Work instruction:
With both ends included, repeat exactly the lines of the entries below from the one containing "232 78 0.88" down to the one containing "156 222 0.89", and no others.

----- Given information

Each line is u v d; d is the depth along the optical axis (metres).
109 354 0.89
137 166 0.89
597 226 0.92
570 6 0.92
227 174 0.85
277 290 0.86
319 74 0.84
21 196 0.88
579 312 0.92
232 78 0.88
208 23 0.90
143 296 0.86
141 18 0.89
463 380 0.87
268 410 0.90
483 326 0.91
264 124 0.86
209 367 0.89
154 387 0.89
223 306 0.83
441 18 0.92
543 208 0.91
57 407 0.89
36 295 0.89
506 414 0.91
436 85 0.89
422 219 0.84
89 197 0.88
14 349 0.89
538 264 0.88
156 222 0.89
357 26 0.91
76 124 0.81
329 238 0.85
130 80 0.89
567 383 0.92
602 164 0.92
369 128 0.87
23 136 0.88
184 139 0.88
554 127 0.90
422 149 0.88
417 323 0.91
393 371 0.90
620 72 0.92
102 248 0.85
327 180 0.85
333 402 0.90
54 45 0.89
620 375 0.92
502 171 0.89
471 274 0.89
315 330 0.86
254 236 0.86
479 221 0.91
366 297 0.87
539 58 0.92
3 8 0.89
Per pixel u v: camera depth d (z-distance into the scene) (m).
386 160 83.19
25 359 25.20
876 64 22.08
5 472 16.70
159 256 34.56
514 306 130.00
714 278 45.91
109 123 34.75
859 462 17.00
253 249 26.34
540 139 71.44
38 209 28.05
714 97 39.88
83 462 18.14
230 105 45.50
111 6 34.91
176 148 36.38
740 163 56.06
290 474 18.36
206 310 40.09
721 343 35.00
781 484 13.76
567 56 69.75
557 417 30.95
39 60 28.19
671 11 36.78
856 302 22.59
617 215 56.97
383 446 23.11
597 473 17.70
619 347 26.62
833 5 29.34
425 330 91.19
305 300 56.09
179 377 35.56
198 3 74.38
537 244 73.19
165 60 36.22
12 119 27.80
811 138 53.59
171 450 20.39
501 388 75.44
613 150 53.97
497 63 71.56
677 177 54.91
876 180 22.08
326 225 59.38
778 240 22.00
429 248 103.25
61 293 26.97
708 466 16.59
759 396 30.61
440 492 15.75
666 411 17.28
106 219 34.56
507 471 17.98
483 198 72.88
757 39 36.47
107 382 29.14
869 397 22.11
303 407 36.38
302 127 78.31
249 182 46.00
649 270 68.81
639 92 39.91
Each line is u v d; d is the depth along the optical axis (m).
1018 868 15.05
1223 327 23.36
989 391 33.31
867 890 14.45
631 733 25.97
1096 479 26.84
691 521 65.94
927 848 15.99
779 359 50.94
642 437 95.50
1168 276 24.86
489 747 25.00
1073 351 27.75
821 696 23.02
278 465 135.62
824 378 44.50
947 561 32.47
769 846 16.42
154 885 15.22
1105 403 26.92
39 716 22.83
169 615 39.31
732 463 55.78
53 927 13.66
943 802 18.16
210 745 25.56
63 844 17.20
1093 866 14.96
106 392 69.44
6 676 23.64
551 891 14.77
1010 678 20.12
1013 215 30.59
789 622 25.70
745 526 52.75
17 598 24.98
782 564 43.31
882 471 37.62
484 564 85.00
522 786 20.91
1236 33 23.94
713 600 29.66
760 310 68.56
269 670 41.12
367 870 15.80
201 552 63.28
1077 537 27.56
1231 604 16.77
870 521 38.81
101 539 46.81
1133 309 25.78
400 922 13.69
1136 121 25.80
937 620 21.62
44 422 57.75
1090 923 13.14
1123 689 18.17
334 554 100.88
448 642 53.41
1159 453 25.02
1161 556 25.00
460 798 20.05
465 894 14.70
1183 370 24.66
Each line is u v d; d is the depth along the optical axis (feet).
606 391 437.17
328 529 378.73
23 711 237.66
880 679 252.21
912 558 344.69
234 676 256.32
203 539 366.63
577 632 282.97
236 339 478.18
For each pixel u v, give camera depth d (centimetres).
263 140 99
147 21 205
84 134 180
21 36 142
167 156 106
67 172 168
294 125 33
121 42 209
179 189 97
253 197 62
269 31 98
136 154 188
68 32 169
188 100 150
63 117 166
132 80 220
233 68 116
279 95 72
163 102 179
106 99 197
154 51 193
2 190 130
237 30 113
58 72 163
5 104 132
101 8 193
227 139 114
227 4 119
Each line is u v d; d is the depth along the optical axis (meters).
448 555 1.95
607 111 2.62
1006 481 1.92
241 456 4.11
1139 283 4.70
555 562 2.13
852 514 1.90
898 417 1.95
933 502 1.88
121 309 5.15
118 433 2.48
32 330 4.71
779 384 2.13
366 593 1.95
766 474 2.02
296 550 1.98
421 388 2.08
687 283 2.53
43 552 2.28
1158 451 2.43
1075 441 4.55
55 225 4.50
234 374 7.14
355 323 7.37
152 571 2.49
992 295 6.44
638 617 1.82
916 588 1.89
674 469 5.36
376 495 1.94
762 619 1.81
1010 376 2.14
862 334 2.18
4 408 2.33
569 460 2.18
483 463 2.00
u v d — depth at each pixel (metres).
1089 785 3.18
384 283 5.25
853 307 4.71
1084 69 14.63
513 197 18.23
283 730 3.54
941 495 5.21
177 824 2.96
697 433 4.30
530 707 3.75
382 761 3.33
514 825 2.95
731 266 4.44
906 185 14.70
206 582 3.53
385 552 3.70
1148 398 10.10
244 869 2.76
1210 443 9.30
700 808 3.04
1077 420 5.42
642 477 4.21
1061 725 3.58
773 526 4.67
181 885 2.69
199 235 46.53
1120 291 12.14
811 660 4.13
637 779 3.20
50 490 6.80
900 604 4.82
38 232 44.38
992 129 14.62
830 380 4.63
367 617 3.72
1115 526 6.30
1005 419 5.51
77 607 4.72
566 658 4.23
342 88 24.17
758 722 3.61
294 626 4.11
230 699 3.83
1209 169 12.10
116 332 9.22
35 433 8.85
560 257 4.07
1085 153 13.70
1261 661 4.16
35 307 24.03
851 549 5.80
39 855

----------

Result for this task:
232 78 0.88
208 23 0.90
143 296 0.86
141 18 0.89
463 380 0.87
268 410 0.90
483 326 0.91
264 124 0.86
209 367 0.89
154 387 0.89
223 306 0.83
441 18 0.92
543 208 0.91
57 407 0.89
36 295 0.89
506 414 0.91
436 85 0.89
422 219 0.84
89 197 0.88
14 349 0.89
538 264 0.88
156 222 0.89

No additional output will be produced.